As of 250 PM Monday...
The cold front will inch eastward into the Piedmont on Tuesday,
slowed further by system parallel flow induced by the upper low
that will close off and dig toward the Tenn Valley. PW will remain
relatively high at 1.75", though the source of higher PW off the
coast looks to be cut off by a surface wave that lights northeast
along the NC coast. Forcing is pretty much limited to moisture
convergence along the front, with better height falls later
Tuesday night ahead of the aforementioned upper low. Despite weak
lapse rates aloft, highs in the upper 70s/lower 80s should result
in weak instability and trigger scattered to numerous showers and
a few isolated, mainly in the Piedmont. Increasing mid-level wind
fields will increase the shear over the region Tuesday afternoon,
but weak instability (better Wednesday) will ultimately limit the
threat of severe storms. Based largely on WPC guidance, 0.5-1.0"

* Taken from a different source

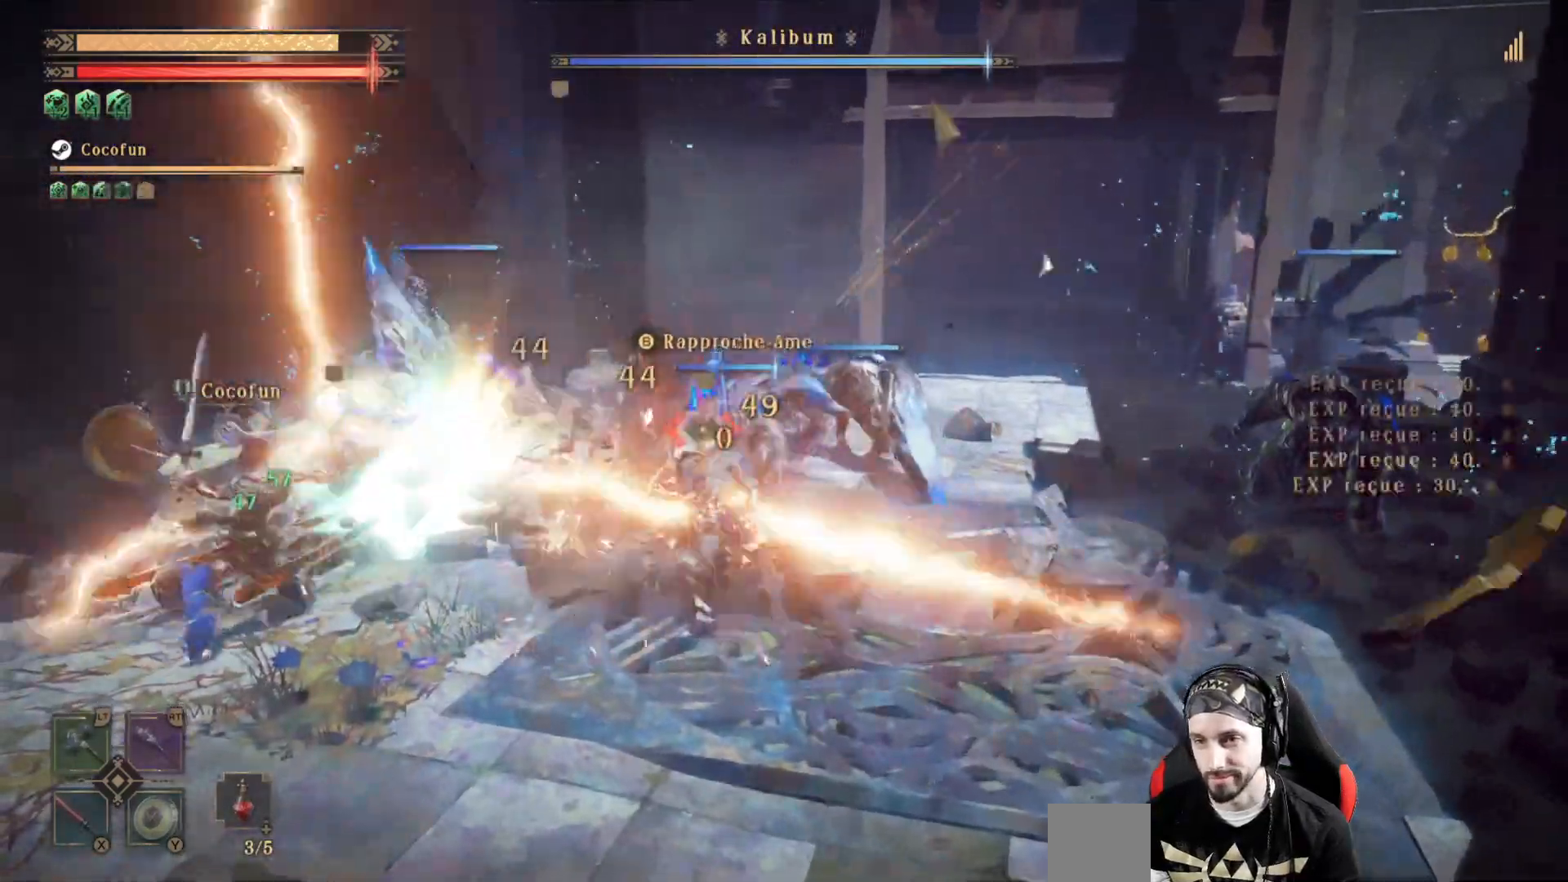
{"dt_ms": 500, "buttons": [], "left_stick": "center", "right_stick": "center", "events": [[33, "X", "up"], [100, "X", "down"], [167, "X", "up"], [233, "X", "down"], [333, "X", "up"], [400, "X", "down"], [500, "X", "up"]]}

of rain is generally expected.
As mentioned above, forcing aloft is a little better late Tuesday,
albeit with less instability (though forecast soundings do show
some thin MUCAPE that may enhance parcel lift). The front isn`t
expected to make much progress eastward, so there may be a
limited flooding threat worth watching Tuesday evening, largely
dependent on how active the front is tonight and Tuesday. Lows
again in the upper 60s.
.LONG TERM /THURSDAY THROUGH TUESDAY/...
As of 245 AM Tuesday...
An upper level low over the northern Great Lakes will dig southward
through the OH valley today/Wed, cut-off over the TN Valley Thu/Fri
as an expansive upper level ridge builds over the eastern 2/3 of the
CONUS, then lift northward back to the Great Lakes Sat/Sun as the
ridge breaks down in response to potent shortwave energy digging
southeast from the Pacific NW to the Intermountain West/4-corners
region. What remains of the ridge will shift downstream of the OH/TN
valleys over the Mid-Atlantic/Carolinas early next week as
additional shortwave energy moving ashore the Pacific NW digs SE
through the Intermountain West, further amplifying a deep upper
level trough over the Rockies. With the above in mind, expect
slightly below normal temps Thu/Fri and lingering precipitation in
assoc/w the cut-off upper low possible on Thu. A dry mid-upper level
airmass wrapping around the southern periphery of the upper low will
likely preclude any potential for precipitation on Fri. Dry
conditions and near normal temperatures are expected to prevail for
the remainder of the long term period, Sat/Sun as the upper low
lifts north back to the Great Lakes and Mon/Tue as the
aforementioned ridge aloft shifts eastward from the OH/TN valleys
into the Mid-Atlantic/Carolinas. -Vincent
.AVIATION /06Z TUESDAY THROUGH SATURDAY/...
As of 156 AM Tuesday...
A pre-frontal band of showers and thunderstorms over the NC Piedmont
will move slowly eastward this morning and into the midday hours,
diminishing/weakening along the way. IFR to MVFR ceilings through
12z should remain confined to KINT, KGSO, and KRDU, along the axis
of stronger low-level moisture transport. These sub-VFR ceilings
should gradually lift to VFR between 15 to 18z, with additional
showers and storms re-developing across western NC and moving
eastward this afternoon and evening as the sfc cold front stalls
across western NC. Otherwise, at KFAY and KRWI, expect predominately
VFR ceilings with some isolated shower or two possible.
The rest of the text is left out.